| > We work immensely had to product original content as well as link to original sources when deserved...this case was absolutely no different. Zee, let me tell you something. When you lie, do not lie in a way that can be disproven by math. I mean, it was easy, so easy for me to take five minutes to plug in the article text to a difference calculator and find the result. And here's the outcome: There is a 58.632778264680105% difference between Unwieldy's article and TheNextWeb's (41.367221735319895.% similar).
If you remove the intro from TheNextWeb's article, there is a 28.213166144200624% difference between Unwieldy's article and TheNextWeb's (71.78683385579937.% similar).

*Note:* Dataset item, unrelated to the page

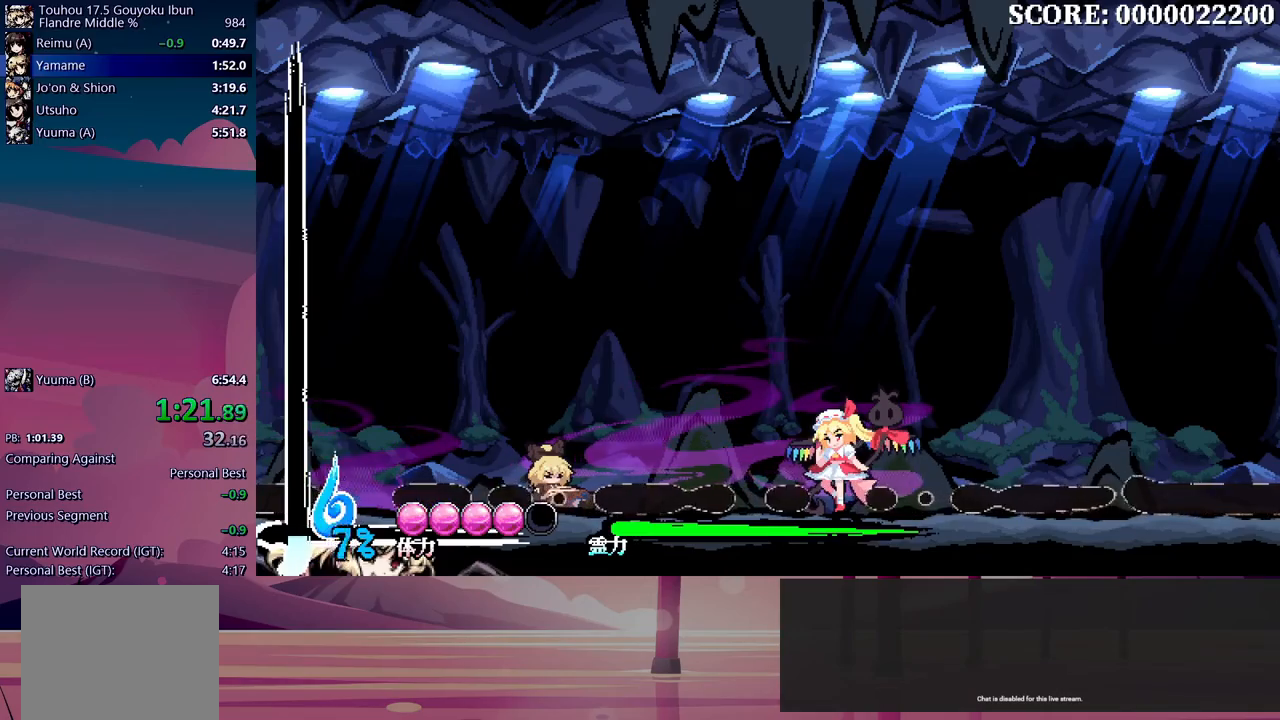
{"buttons": ["DPAD_UP", "DPAD_RIGHT"], "events": []}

Do you want to say the words "original content" again? Because I just determined that your article is at least 41% similar to the one you copied. If we remove the cute introduction, the sameness of your article jumps to over 70% . I used the well-known algorithm called Levenshtein distance. It took me a minute to figure out how I would determine how much TNW's article was plagiarized. And because I do not copy, I will even show you how I got it.First, here are the articles I compared (text only, line breaks removed): http://notes.unwieldy.net/post/23049725899/plagiarism and http://thenextweb.com/shareables/2012/05/14/how-3-simple-but... Here's the code I used: http://ideone.com/BdNk2 (Java) Here's the code I used to calculate the Levenshtein distance: http://en.wikibooks.org/wiki/Algorithm_Implementation/String... And here's the technique I used to calculate the Levenshtein difference percentage (thanks to Alex Martelli): http://stackoverflow.com/questions/3106994/algorithm-to-calc... Now, what could you have done? You could actually admit there was no way you could produce "original content" from copying the original article unless you did actual research beyond what Joshua Gross found. You could merely post a link to the article and say, "This is cool. Check this out." And third, you could be nice on Twitter to the author you shamelessly ripped off. My god, when I can show 41% of your article to be the same as another, the least you should do is be 41% classy about it. |
Nice work on the distance calculation, I think you've just figured out a way to create a blogspam detector, if an article is linked from a newer article and there is a > X% (with X somewhere in the neighbourhood of 45%) or so similarity then it is blogspam.